◆ Work task
Copying rule for the data below: pictures stay out, and only the lines from the one with "правовых актов" down to the one with "Conferencia Extraordinaria: Programa", inclusive, are repeated exactly.

◆ Exercise materials

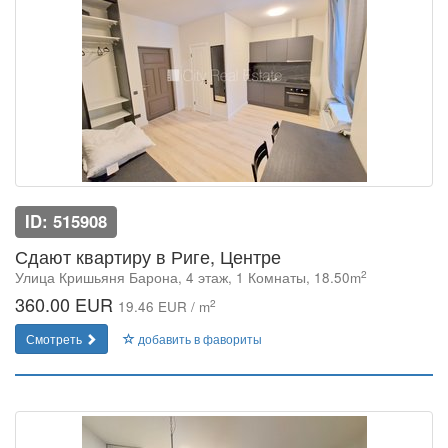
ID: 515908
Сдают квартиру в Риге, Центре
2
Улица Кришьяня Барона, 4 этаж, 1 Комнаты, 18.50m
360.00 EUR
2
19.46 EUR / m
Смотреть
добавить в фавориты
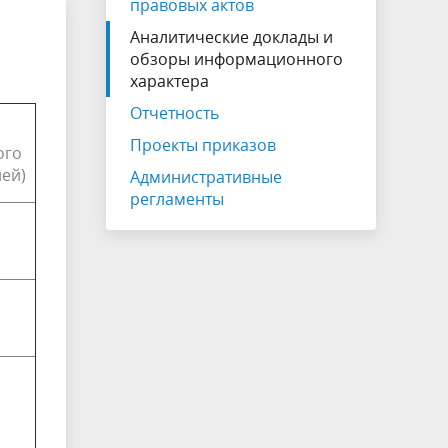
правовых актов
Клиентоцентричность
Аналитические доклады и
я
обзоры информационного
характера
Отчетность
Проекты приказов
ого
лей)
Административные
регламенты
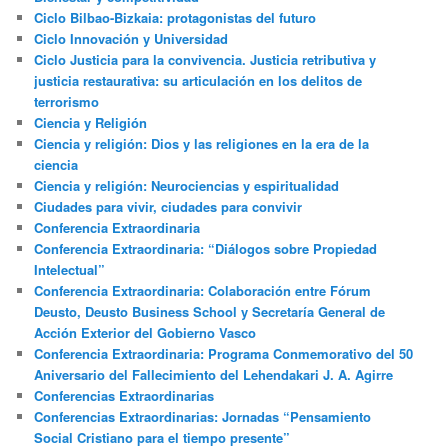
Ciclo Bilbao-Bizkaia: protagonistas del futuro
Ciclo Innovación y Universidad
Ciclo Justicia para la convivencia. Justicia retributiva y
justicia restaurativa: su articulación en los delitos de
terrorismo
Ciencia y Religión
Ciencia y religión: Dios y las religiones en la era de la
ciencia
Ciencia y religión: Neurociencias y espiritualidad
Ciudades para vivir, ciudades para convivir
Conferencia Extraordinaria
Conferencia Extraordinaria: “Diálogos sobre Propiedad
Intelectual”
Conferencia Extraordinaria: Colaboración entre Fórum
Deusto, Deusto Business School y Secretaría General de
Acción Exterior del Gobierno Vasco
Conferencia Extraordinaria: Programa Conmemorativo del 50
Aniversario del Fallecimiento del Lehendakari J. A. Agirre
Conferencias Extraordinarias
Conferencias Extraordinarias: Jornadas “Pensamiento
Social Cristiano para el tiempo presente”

◆ Answer space
правовых актов
Клиентоцентричность
Аналитические доклады и
я
обзоры информационного
характера
Отчетность
Проекты приказов
ого
лей)
Административные
регламенты
Ciclo Bilbao-Bizkaia: protagonistas del futuro
Ciclo Innovación y Universidad
Ciclo Justicia para la convivencia. Justicia retributiva y
justicia restaurativa: su articulación en los delitos de
terrorismo
Ciencia y Religión
Ciencia y religión: Dios y las religiones en la era de la
ciencia
Ciencia y religión: Neurociencias y espiritualidad
Ciudades para vivir, ciudades para convivir
Conferencia Extraordinaria
Conferencia Extraordinaria: “Diálogos sobre Propiedad
Intelectual”
Conferencia Extraordinaria: Colaboración entre Fórum
Deusto, Deusto Business School y Secretaría General de
Acción Exterior del Gobierno Vasco
Conferencia Extraordinaria: Programa Conmemorativo del 50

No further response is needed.